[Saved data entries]
****************************************

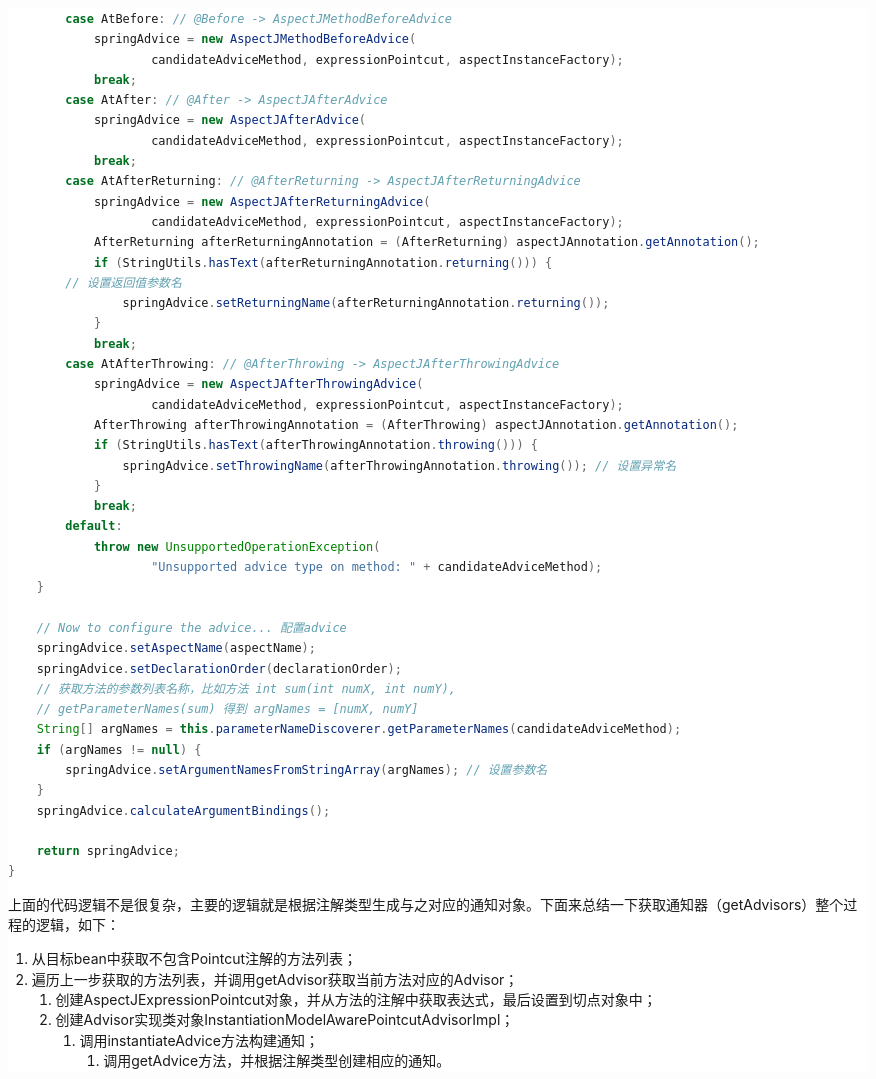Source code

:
 ```java
		case AtBefore: // @Before -> AspectJMethodBeforeAdvice
			springAdvice = new AspectJMethodBeforeAdvice(
					candidateAdviceMethod, expressionPointcut, aspectInstanceFactory);
			break;
		case AtAfter: // @After -> AspectJAfterAdvice
			springAdvice = new AspectJAfterAdvice(
					candidateAdviceMethod, expressionPointcut, aspectInstanceFactory);
			break;
		case AtAfterReturning: // @AfterReturning -> AspectJAfterReturningAdvice
			springAdvice = new AspectJAfterReturningAdvice(
					candidateAdviceMethod, expressionPointcut, aspectInstanceFactory);
			AfterReturning afterReturningAnnotation = (AfterReturning) aspectJAnnotation.getAnnotation();
			if (StringUtils.hasText(afterReturningAnnotation.returning())) {
        // 设置返回值参数名
				springAdvice.setReturningName(afterReturningAnnotation.returning()); 
			}
			break;
		case AtAfterThrowing: // @AfterThrowing -> AspectJAfterThrowingAdvice
			springAdvice = new AspectJAfterThrowingAdvice(
					candidateAdviceMethod, expressionPointcut, aspectInstanceFactory);
			AfterThrowing afterThrowingAnnotation = (AfterThrowing) aspectJAnnotation.getAnnotation();
			if (StringUtils.hasText(afterThrowingAnnotation.throwing())) {
				springAdvice.setThrowingName(afterThrowingAnnotation.throwing()); // 设置异常名
			}
			break;
		default:
			throw new UnsupportedOperationException(
					"Unsupported advice type on method: " + candidateAdviceMethod);
	}

	// Now to configure the advice... 配置advice
	springAdvice.setAspectName(aspectName);
	springAdvice.setDeclarationOrder(declarationOrder);
	// 获取方法的参数列表名称，比如方法 int sum(int numX, int numY),
	// getParameterNames(sum) 得到 argNames = [numX, numY]
	String[] argNames = this.parameterNameDiscoverer.getParameterNames(candidateAdviceMethod);
	if (argNames != null) {
		springAdvice.setArgumentNamesFromStringArray(argNames); // 设置参数名
	}
	springAdvice.calculateArgumentBindings();

	return springAdvice;
}
```

上面的代码逻辑不是很复杂，主要的逻辑就是根据注解类型生成与之对应的通知对象。下面来总结一下获取通知器（getAdvisors）整个过程的逻辑，如下：

1. 从目标bean中获取不包含Pointcut注解的方法列表；
2. 遍历上一步获取的方法列表，并调用getAdvisor获取当前方法对应的Advisor；
   1. 创建AspectJExpressionPointcut对象，并从方法的注解中获取表达式，最后设置到切点对象中；
   2. 创建Advisor实现类对象InstantiationModelAwarePointcutAdvisorImpl；
      1. 调用instantiateAdvice方法构建通知；
         1. 调用getAdvice方法，并根据注解类型创建相应的通知。
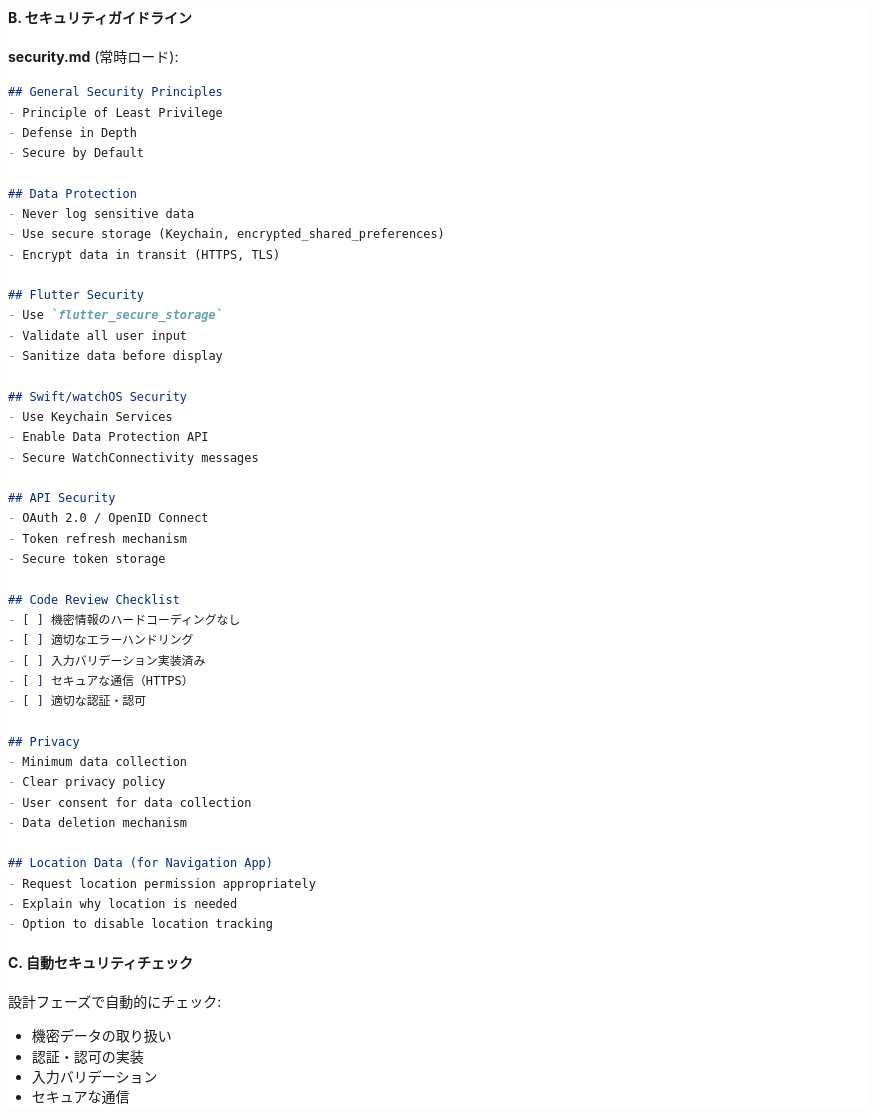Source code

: #### B. セキュリティガイドライン

**security.md** (常時ロード):
```markdown
## General Security Principles
- Principle of Least Privilege
- Defense in Depth
- Secure by Default

## Data Protection
- Never log sensitive data
- Use secure storage (Keychain, encrypted_shared_preferences)
- Encrypt data in transit (HTTPS, TLS)

## Flutter Security
- Use `flutter_secure_storage`
- Validate all user input
- Sanitize data before display

## Swift/watchOS Security
- Use Keychain Services
- Enable Data Protection API
- Secure WatchConnectivity messages

## API Security
- OAuth 2.0 / OpenID Connect
- Token refresh mechanism
- Secure token storage

## Code Review Checklist
- [ ] 機密情報のハードコーディングなし
- [ ] 適切なエラーハンドリング
- [ ] 入力バリデーション実装済み
- [ ] セキュアな通信（HTTPS）
- [ ] 適切な認証・認可

## Privacy
- Minimum data collection
- Clear privacy policy
- User consent for data collection
- Data deletion mechanism

## Location Data (for Navigation App)
- Request location permission appropriately
- Explain why location is needed
- Option to disable location tracking
```

#### C. 自動セキュリティチェック

設計フェーズで自動的にチェック:
- 機密データの取り扱い
- 認証・認可の実装
- 入力バリデーション
- セキュアな通信
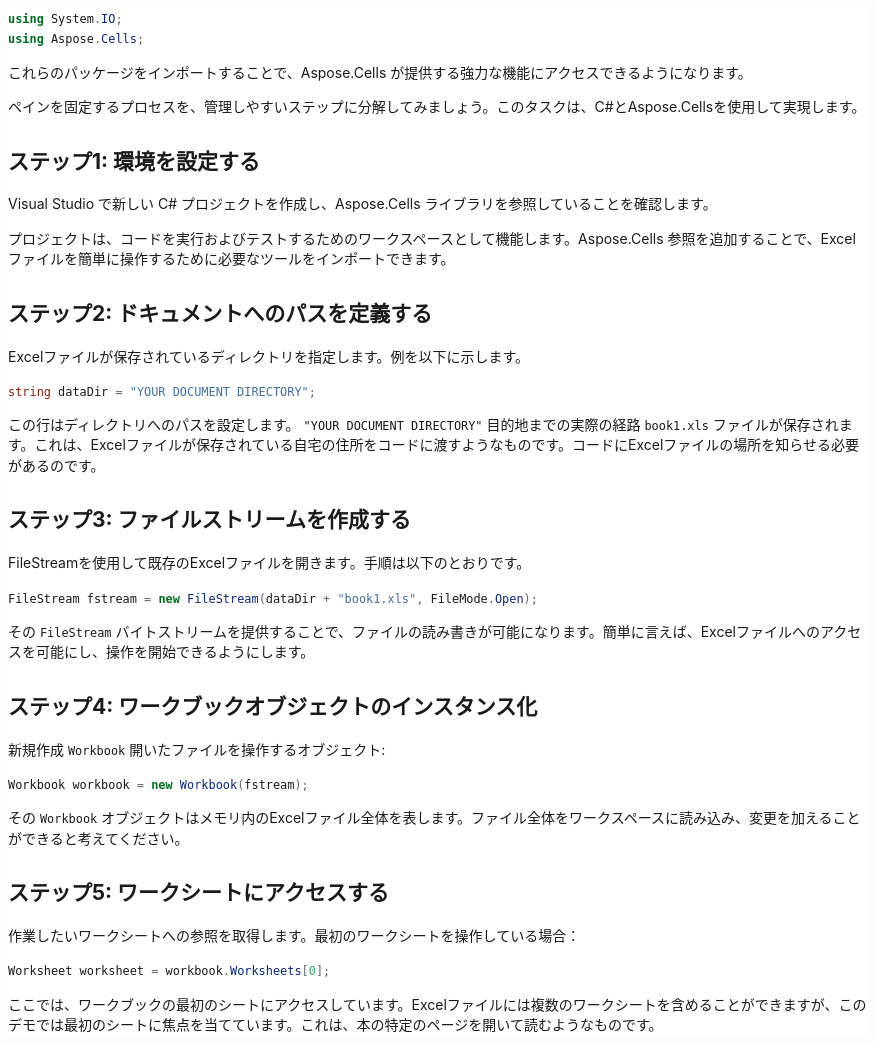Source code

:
 ```csharp
using System.IO;
using Aspose.Cells;
```

これらのパッケージをインポートすることで、Aspose.Cells が提供する強力な機能にアクセスできるようになります。

ペインを固定するプロセスを、管理しやすいステップに分解してみましょう。このタスクは、C#とAspose.Cellsを使用して実現します。

## ステップ1: 環境を設定する

Visual Studio で新しい C# プロジェクトを作成し、Aspose.Cells ライブラリを参照していることを確認します。

プロジェクトは、コードを実行およびテストするためのワークスペースとして機能します。Aspose.Cells 参照を追加することで、Excel ファイルを簡単に操作するために必要なツールをインポートできます。

## ステップ2: ドキュメントへのパスを定義する

Excelファイルが保存されているディレクトリを指定します。例を以下に示します。

```csharp
string dataDir = "YOUR DOCUMENT DIRECTORY";
```

この行はディレクトリへのパスを設定します。 `"YOUR DOCUMENT DIRECTORY"` 目的地までの実際の経路 `book1.xls` ファイルが保存されます。これは、Excelファイルが保存されている自宅の住所をコードに渡すようなものです。コードにExcelファイルの場所を知らせる必要があるのです。

## ステップ3: ファイルストリームを作成する

FileStreamを使用して既存のExcelファイルを開きます。手順は以下のとおりです。

```csharp
FileStream fstream = new FileStream(dataDir + "book1.xls", FileMode.Open);
```

その `FileStream` バイトストリームを提供することで、ファイルの読み書きが可能になります。簡単に言えば、Excelファイルへのアクセスを可能にし、操作を開始できるようにします。

## ステップ4: ワークブックオブジェクトのインスタンス化

新規作成 `Workbook` 開いたファイルを操作するオブジェクト:

```csharp
Workbook workbook = new Workbook(fstream);
```

その `Workbook` オブジェクトはメモリ内のExcelファイル全体を表します。ファイル全体をワークスペースに読み込み、変更を加えることができると考えてください。

## ステップ5: ワークシートにアクセスする

作業したいワークシートへの参照を取得します。最初のワークシートを操作している場合：

```csharp
Worksheet worksheet = workbook.Worksheets[0];
```

ここでは、ワークブックの最初のシートにアクセスしています。Excelファイルには複数のワークシートを含めることができますが、このデモでは最初のシートに焦点を当てています。これは、本の特定のページを開いて読むようなものです。
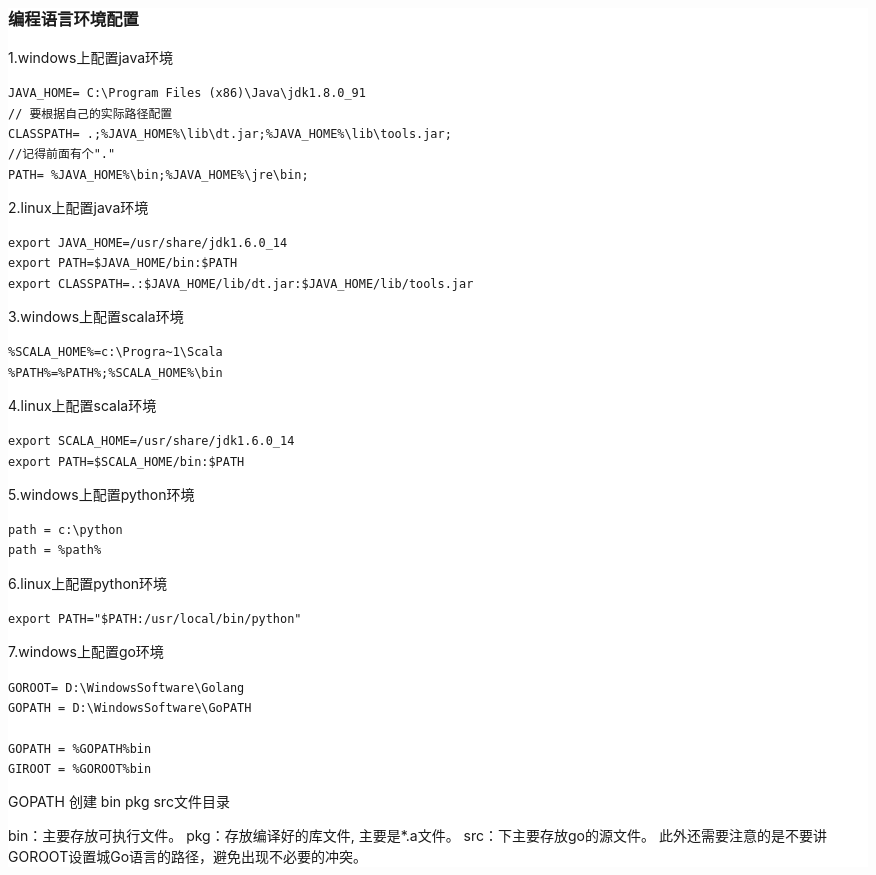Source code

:### 编程语言环境配置

1.windows上配置java环境

```shell
JAVA_HOME= C:\Program Files (x86)\Java\jdk1.8.0_91
// 要根据自己的实际路径配置
CLASSPATH= .;%JAVA_HOME%\lib\dt.jar;%JAVA_HOME%\lib\tools.jar;   
//记得前面有个"."
PATH= %JAVA_HOME%\bin;%JAVA_HOME%\jre\bin;
```

2.linux上配置java环境

```shell
export JAVA_HOME=/usr/share/jdk1.6.0_14
export PATH=$JAVA_HOME/bin:$PATH
export CLASSPATH=.:$JAVA_HOME/lib/dt.jar:$JAVA_HOME/lib/tools.jar
```

3.windows上配置scala环境

```shell
%SCALA_HOME%=c:\Progra~1\Scala
%PATH%=%PATH%;%SCALA_HOME%\bin
```

4.linux上配置scala环境

```shell
export SCALA_HOME=/usr/share/jdk1.6.0_14
export PATH=$SCALA_HOME/bin:$PATH
```

5.windows上配置python环境

```shell
path = c:\python
path = %path%
```

6.linux上配置python环境

```shell
export PATH="$PATH:/usr/local/bin/python"
```

7.windows上配置go环境

```shell
GOROOT= D:\WindowsSoftware\Golang
GOPATH = D:\WindowsSoftware\GoPATH

GOPATH = %GOPATH%bin
GIROOT = %GOROOT%bin
```

GOPATH 创建 bin pkg src文件目录

bin：主要存放可执行文件。
pkg：存放编译好的库文件, 主要是*.a文件。
src：下主要存放go的源文件。
此外还需要注意的是不要讲GOROOT设置城Go语言的路径，避免出现不必要的冲突。
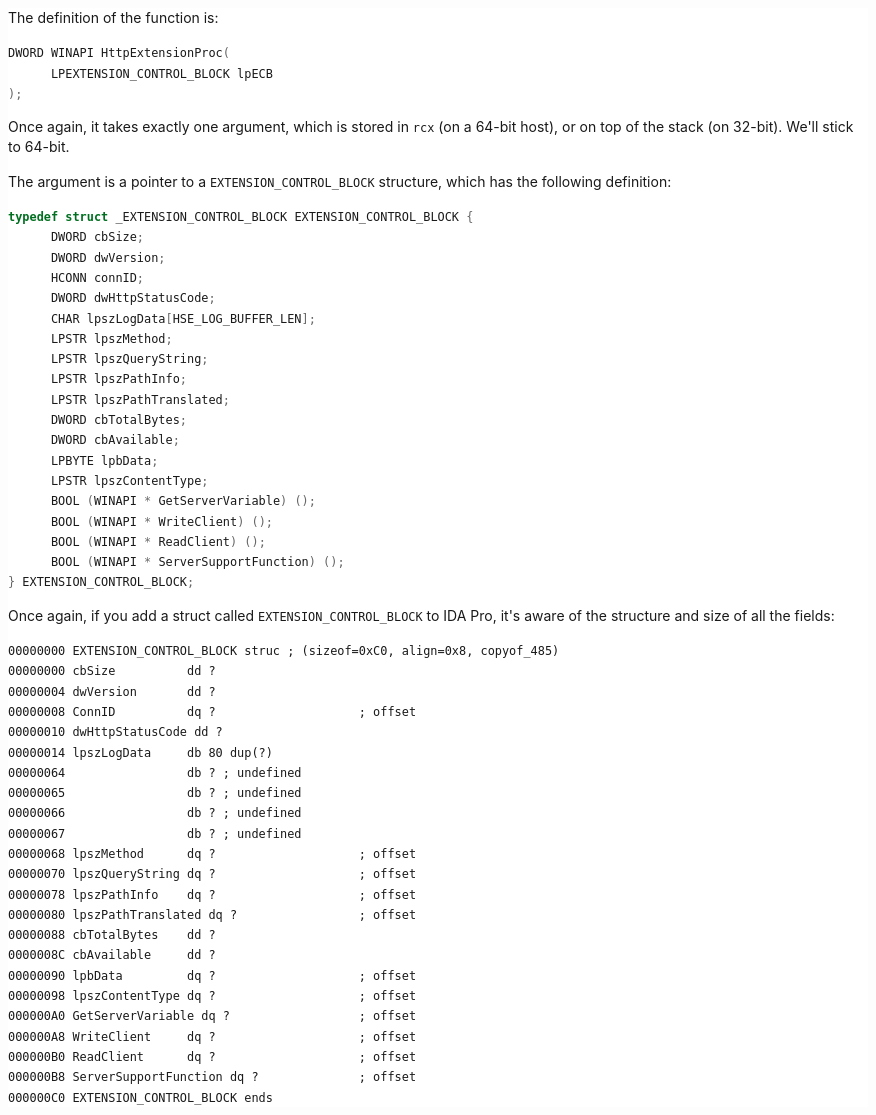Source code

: The definition of the function is:

```c
DWORD WINAPI HttpExtensionProc(
      LPEXTENSION_CONTROL_BLOCK lpECB
);
```

Once again, it takes exactly one argument, which is stored in `rcx` (on a
64-bit host), or on top of the stack (on 32-bit). We'll stick to 64-bit.

The argument is a pointer to a `EXTENSION_CONTROL_BLOCK` structure, which has
the following definition:

```c
typedef struct _EXTENSION_CONTROL_BLOCK EXTENSION_CONTROL_BLOCK {
      DWORD cbSize;
      DWORD dwVersion;
      HCONN connID;
      DWORD dwHttpStatusCode;
      CHAR lpszLogData[HSE_LOG_BUFFER_LEN];
      LPSTR lpszMethod;
      LPSTR lpszQueryString;
      LPSTR lpszPathInfo;
      LPSTR lpszPathTranslated;
      DWORD cbTotalBytes;
      DWORD cbAvailable;
      LPBYTE lpbData;
      LPSTR lpszContentType;
      BOOL (WINAPI * GetServerVariable) ();
      BOOL (WINAPI * WriteClient) ();
      BOOL (WINAPI * ReadClient) ();
      BOOL (WINAPI * ServerSupportFunction) ();
} EXTENSION_CONTROL_BLOCK;
```

Once again, if you add a struct called `EXTENSION_CONTROL_BLOCK` to IDA Pro, it's
aware of the structure and size of all the fields:

```
00000000 EXTENSION_CONTROL_BLOCK struc ; (sizeof=0xC0, align=0x8, copyof_485)
00000000 cbSize          dd ?
00000004 dwVersion       dd ?
00000008 ConnID          dq ?                    ; offset
00000010 dwHttpStatusCode dd ?
00000014 lpszLogData     db 80 dup(?)
00000064                 db ? ; undefined
00000065                 db ? ; undefined
00000066                 db ? ; undefined
00000067                 db ? ; undefined
00000068 lpszMethod      dq ?                    ; offset
00000070 lpszQueryString dq ?                    ; offset
00000078 lpszPathInfo    dq ?                    ; offset
00000080 lpszPathTranslated dq ?                 ; offset
00000088 cbTotalBytes    dd ?
0000008C cbAvailable     dd ?
00000090 lpbData         dq ?                    ; offset
00000098 lpszContentType dq ?                    ; offset
000000A0 GetServerVariable dq ?                  ; offset
000000A8 WriteClient     dq ?                    ; offset
000000B0 ReadClient      dq ?                    ; offset
000000B8 ServerSupportFunction dq ?              ; offset
000000C0 EXTENSION_CONTROL_BLOCK ends
```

****************************************

Work request: What lines of the preceding data include the string "hasText"? Pull them out.

Solution for this exercise:
			if (StringUtils.hasText(afterReturningAnnotation.returning())) {
			if (StringUtils.hasText(afterThrowingAnnotation.throwing())) {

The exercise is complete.